Retype the records below from their first line through the line holding "(238, 951) none", including both ends and no pictures.

(Before and after images)
Start of Block

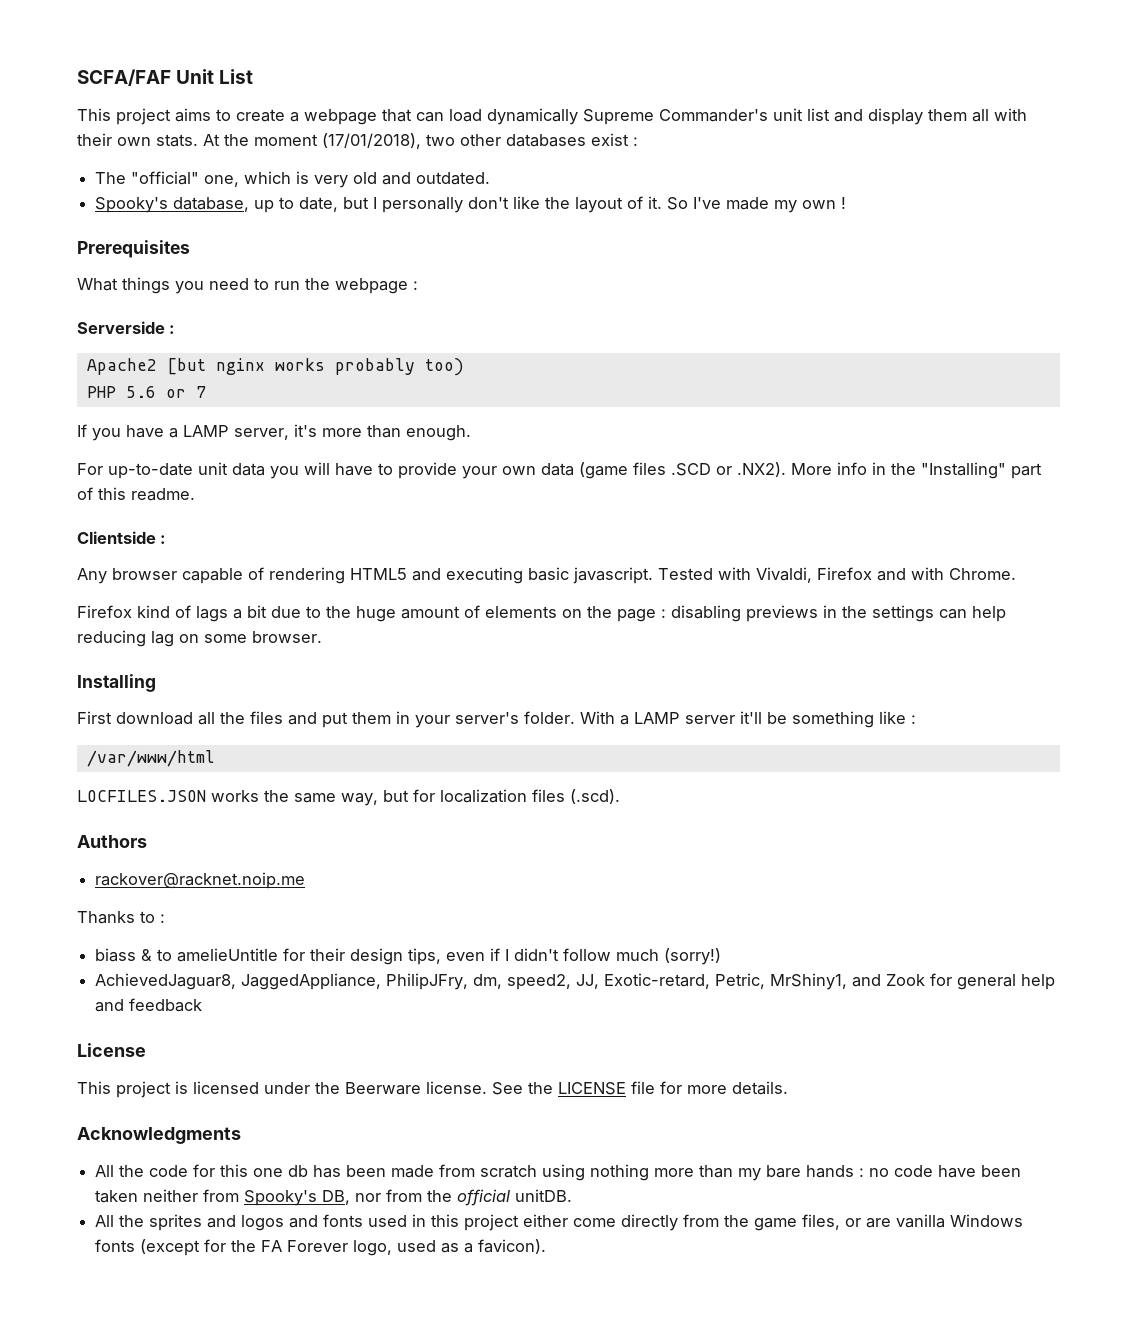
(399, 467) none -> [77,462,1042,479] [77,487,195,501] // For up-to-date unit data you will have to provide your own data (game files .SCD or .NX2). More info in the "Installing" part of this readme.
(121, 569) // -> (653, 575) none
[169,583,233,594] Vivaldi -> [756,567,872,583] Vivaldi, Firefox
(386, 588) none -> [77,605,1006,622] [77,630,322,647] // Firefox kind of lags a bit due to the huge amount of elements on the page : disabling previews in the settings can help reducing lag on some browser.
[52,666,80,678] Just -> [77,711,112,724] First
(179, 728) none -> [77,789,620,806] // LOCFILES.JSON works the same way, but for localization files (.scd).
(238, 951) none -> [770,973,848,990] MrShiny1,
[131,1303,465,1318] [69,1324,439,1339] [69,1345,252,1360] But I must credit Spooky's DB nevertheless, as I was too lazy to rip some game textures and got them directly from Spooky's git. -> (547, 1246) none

End of Block

**TASK SOLUTION**
(399, 467) none -> [77,462,1042,479] [77,487,195,501] // For up-to-date unit data you will have to provide your own data (game files .SCD or .NX2). More info in the "Installing" part of this readme.
(121, 569) // -> (653, 575) none
[169,583,233,594] Vivaldi -> [756,567,872,583] Vivaldi, Firefox
(386, 588) none -> [77,605,1006,622] [77,630,322,647] // Firefox kind of lags a bit due to the huge amount of elements on the page : disabling previews in the settings can help reducing lag on some browser.
[52,666,80,678] Just -> [77,711,112,724] First
(179, 728) none -> [77,789,620,806] // LOCFILES.JSON works the same way, but for localization files (.scd).
(238, 951) none -> [770,973,848,990] MrShiny1,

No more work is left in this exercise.